What is required:
Go to the line in the entries below that holds "62: (388, 313, 1.69)" and repeat exactly from there through the line that holds "31: (370, 498, 1.43)", inclusive.
=== Section Start ===
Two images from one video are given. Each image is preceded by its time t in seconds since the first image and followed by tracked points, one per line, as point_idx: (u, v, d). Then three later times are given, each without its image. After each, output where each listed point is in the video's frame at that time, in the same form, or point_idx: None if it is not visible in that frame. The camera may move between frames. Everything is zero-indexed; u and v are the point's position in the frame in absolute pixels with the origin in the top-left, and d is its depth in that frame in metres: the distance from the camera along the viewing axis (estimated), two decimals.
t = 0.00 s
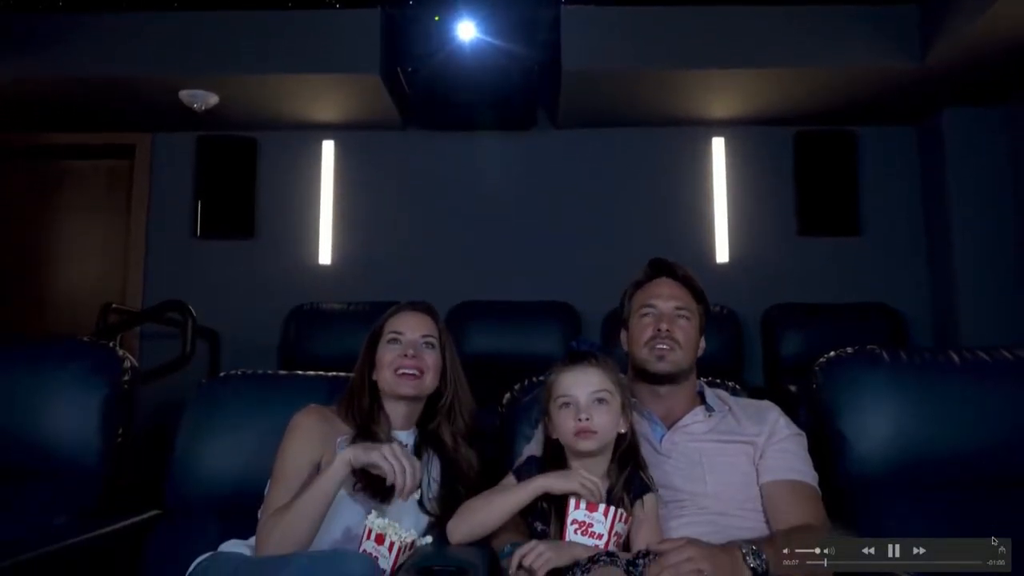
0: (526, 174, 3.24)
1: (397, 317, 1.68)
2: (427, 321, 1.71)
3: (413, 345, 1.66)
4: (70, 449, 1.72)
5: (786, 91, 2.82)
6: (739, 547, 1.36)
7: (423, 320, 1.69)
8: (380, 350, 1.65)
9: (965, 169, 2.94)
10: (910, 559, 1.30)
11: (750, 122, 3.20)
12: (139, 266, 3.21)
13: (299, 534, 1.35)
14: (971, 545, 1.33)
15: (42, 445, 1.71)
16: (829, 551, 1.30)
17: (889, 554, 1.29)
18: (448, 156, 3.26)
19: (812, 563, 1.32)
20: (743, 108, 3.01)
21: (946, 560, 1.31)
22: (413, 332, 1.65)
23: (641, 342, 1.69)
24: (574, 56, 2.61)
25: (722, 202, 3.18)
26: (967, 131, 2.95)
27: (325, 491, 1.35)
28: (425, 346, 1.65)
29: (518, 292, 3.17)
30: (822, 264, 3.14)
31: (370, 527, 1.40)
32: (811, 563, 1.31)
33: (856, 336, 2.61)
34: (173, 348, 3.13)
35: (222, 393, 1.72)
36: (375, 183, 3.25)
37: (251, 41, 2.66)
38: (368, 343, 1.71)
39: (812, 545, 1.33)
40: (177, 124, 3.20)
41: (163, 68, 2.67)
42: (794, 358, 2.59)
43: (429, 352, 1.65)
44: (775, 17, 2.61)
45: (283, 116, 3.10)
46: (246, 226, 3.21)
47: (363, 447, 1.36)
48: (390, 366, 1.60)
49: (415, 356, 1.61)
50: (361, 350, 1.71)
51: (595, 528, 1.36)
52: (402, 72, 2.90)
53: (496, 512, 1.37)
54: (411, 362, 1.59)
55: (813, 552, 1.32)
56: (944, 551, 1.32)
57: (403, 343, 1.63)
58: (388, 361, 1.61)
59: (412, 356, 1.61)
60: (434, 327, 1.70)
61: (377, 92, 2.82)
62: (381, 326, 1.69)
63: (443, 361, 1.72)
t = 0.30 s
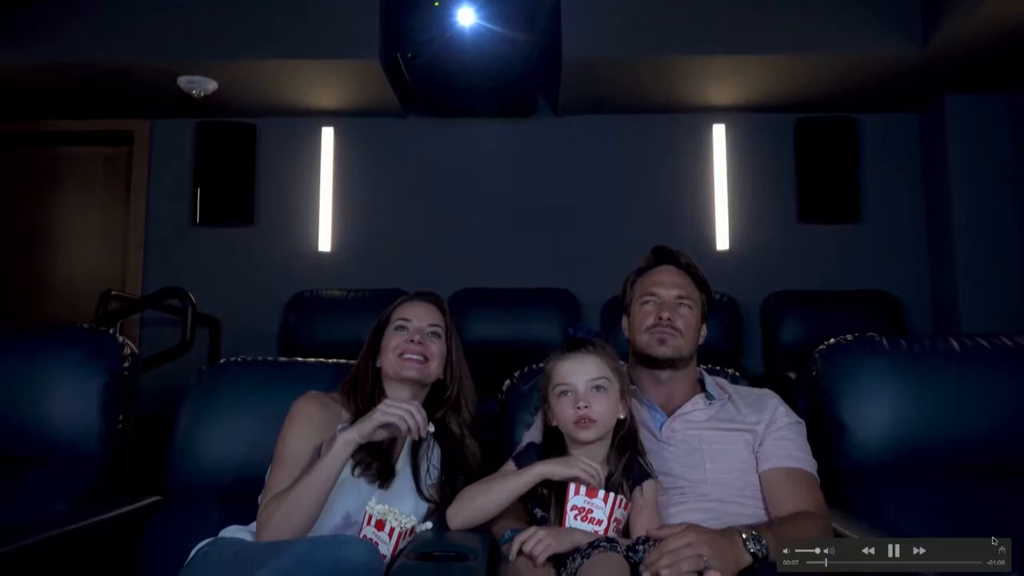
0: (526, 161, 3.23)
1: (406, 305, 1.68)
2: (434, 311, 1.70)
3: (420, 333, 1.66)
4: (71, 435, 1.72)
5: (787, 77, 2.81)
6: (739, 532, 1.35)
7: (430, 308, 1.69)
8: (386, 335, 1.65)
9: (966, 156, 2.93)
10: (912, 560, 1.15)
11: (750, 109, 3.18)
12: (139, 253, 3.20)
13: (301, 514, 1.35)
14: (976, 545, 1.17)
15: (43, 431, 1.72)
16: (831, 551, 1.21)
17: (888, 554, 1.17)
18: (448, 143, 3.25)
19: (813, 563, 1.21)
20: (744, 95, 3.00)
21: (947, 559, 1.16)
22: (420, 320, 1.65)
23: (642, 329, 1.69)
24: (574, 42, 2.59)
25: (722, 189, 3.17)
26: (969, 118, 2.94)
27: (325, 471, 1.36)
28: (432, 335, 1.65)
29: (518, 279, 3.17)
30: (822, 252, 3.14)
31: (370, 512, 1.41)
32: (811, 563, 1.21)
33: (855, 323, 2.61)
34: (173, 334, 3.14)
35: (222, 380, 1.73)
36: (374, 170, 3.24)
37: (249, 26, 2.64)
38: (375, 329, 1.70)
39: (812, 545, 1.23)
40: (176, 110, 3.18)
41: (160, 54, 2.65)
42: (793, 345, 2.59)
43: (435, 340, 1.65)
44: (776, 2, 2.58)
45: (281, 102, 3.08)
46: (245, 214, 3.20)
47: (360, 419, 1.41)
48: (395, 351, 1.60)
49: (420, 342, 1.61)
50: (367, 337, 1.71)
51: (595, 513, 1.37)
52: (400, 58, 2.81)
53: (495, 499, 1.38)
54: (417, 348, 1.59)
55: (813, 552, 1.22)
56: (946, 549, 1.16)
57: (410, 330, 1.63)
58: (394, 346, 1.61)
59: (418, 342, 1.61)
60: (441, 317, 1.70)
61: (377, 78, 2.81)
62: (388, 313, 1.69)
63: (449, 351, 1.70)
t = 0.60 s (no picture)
0: (527, 147, 3.22)
1: (413, 292, 1.67)
2: (442, 300, 1.69)
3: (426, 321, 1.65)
4: (71, 420, 1.73)
5: (789, 63, 2.79)
6: (739, 518, 1.34)
7: (438, 297, 1.68)
8: (391, 323, 1.65)
9: (968, 143, 2.92)
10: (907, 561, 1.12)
11: (751, 95, 3.17)
12: (138, 240, 3.20)
13: (307, 498, 1.35)
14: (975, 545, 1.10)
15: (43, 417, 1.72)
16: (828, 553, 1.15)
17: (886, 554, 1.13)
18: (448, 129, 3.23)
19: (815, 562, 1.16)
20: (745, 81, 2.98)
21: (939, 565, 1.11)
22: (426, 309, 1.64)
23: (637, 316, 1.69)
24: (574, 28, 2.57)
25: (723, 176, 3.16)
26: (972, 105, 2.92)
27: (331, 456, 1.37)
28: (438, 324, 1.64)
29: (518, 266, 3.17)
30: (823, 239, 3.14)
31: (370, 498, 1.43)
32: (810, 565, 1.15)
33: (855, 309, 2.60)
34: (172, 320, 3.14)
35: (222, 367, 1.73)
36: (373, 156, 3.23)
37: (247, 10, 2.62)
38: (381, 315, 1.70)
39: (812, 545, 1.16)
40: (174, 96, 3.17)
41: (158, 39, 2.63)
42: (793, 333, 2.60)
43: (440, 330, 1.65)
44: None
45: (279, 88, 3.06)
46: (245, 200, 3.20)
47: (365, 397, 1.42)
48: (398, 339, 1.60)
49: (424, 333, 1.61)
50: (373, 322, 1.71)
51: (593, 498, 1.37)
52: (399, 43, 2.76)
53: (495, 484, 1.39)
54: (422, 338, 1.59)
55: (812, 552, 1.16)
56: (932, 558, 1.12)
57: (416, 319, 1.62)
58: (399, 334, 1.61)
59: (422, 331, 1.61)
60: (449, 307, 1.69)
61: (376, 64, 2.79)
62: (394, 300, 1.68)
63: (454, 340, 1.70)
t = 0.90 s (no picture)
0: (527, 134, 3.20)
1: (412, 280, 1.66)
2: (441, 288, 1.68)
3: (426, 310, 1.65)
4: (72, 408, 1.73)
5: (791, 49, 2.77)
6: (738, 505, 1.35)
7: (439, 286, 1.67)
8: (391, 312, 1.65)
9: (970, 130, 2.91)
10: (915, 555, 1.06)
11: (753, 81, 3.15)
12: (138, 227, 3.20)
13: (313, 487, 1.37)
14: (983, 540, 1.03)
15: (44, 404, 1.72)
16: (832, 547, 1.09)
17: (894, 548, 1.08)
18: (447, 116, 3.22)
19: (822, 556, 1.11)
20: (746, 67, 2.97)
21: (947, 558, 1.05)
22: (426, 298, 1.64)
23: (631, 307, 1.70)
24: (576, 14, 2.55)
25: (723, 163, 3.15)
26: (974, 91, 2.91)
27: (337, 448, 1.37)
28: (438, 313, 1.64)
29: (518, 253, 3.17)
30: (823, 226, 3.13)
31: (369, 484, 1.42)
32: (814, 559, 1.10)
33: (855, 297, 2.60)
34: (172, 307, 3.14)
35: (222, 354, 1.73)
36: (373, 143, 3.22)
37: None
38: (381, 303, 1.70)
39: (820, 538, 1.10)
40: (173, 83, 3.15)
41: (156, 26, 2.61)
42: (793, 320, 2.60)
43: (440, 319, 1.65)
44: None
45: (278, 74, 3.05)
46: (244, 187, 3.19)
47: (367, 384, 1.41)
48: (398, 330, 1.60)
49: (424, 324, 1.61)
50: (372, 309, 1.71)
51: (592, 485, 1.38)
52: (400, 30, 2.75)
53: (497, 469, 1.39)
54: (422, 330, 1.59)
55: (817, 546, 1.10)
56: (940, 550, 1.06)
57: (417, 309, 1.62)
58: (400, 325, 1.61)
59: (423, 322, 1.61)
60: (449, 295, 1.69)
61: (375, 50, 2.77)
62: (394, 288, 1.68)
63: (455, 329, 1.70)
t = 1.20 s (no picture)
0: (527, 120, 3.19)
1: (408, 266, 1.64)
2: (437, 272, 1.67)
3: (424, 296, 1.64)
4: (72, 393, 1.74)
5: (794, 34, 2.75)
6: (737, 490, 1.35)
7: (435, 271, 1.66)
8: (389, 298, 1.63)
9: (972, 115, 2.90)
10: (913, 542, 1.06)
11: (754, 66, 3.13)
12: (137, 213, 3.19)
13: (314, 472, 1.37)
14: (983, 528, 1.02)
15: (45, 389, 1.73)
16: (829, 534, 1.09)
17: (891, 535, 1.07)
18: (448, 101, 3.20)
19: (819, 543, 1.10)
20: (748, 53, 2.95)
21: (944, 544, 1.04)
22: (425, 284, 1.63)
23: (631, 296, 1.70)
24: None
25: (724, 149, 3.14)
26: (977, 76, 2.89)
27: (340, 435, 1.37)
28: (437, 300, 1.63)
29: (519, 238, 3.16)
30: (824, 212, 3.13)
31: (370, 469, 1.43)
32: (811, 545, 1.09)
33: (855, 283, 2.60)
34: (172, 292, 3.14)
35: (222, 340, 1.74)
36: (373, 128, 3.20)
37: None
38: (376, 287, 1.68)
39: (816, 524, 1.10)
40: (171, 67, 3.13)
41: (153, 10, 2.60)
42: (792, 306, 2.60)
43: (438, 305, 1.64)
44: None
45: (277, 58, 3.03)
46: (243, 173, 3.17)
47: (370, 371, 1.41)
48: (399, 319, 1.60)
49: (426, 311, 1.61)
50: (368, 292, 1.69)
51: (590, 469, 1.39)
52: (398, 15, 2.67)
53: (495, 455, 1.40)
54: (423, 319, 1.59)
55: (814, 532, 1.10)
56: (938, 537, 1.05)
57: (416, 297, 1.61)
58: (400, 313, 1.61)
59: (423, 310, 1.60)
60: (445, 280, 1.68)
61: (375, 34, 2.75)
62: (390, 273, 1.66)
63: (454, 314, 1.70)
=== Section End ===
The completed task:
62: (388, 313, 1.69)
63: (449, 351, 1.70)
t = 0.60 s (no picture)
0: (527, 147, 3.22)
1: (413, 292, 1.67)
2: (442, 300, 1.69)
3: (426, 321, 1.65)
4: (71, 420, 1.73)
5: (789, 63, 2.79)
6: (739, 518, 1.34)
7: (438, 297, 1.68)
8: (391, 323, 1.65)
9: (968, 143, 2.92)
10: (907, 561, 1.12)
11: (751, 95, 3.17)
12: (138, 240, 3.20)
13: (307, 498, 1.35)
14: (975, 545, 1.10)
15: (43, 417, 1.72)
16: (828, 553, 1.15)
17: (886, 554, 1.13)
18: (448, 129, 3.23)
19: (815, 562, 1.16)
20: (745, 81, 2.98)
21: (939, 565, 1.11)
22: (426, 309, 1.64)
23: (637, 316, 1.69)
24: (574, 28, 2.57)
25: (723, 176, 3.16)
26: (972, 105, 2.92)
27: (331, 456, 1.37)
28: (438, 324, 1.64)
29: (518, 266, 3.17)
30: (823, 239, 3.14)
31: (370, 498, 1.43)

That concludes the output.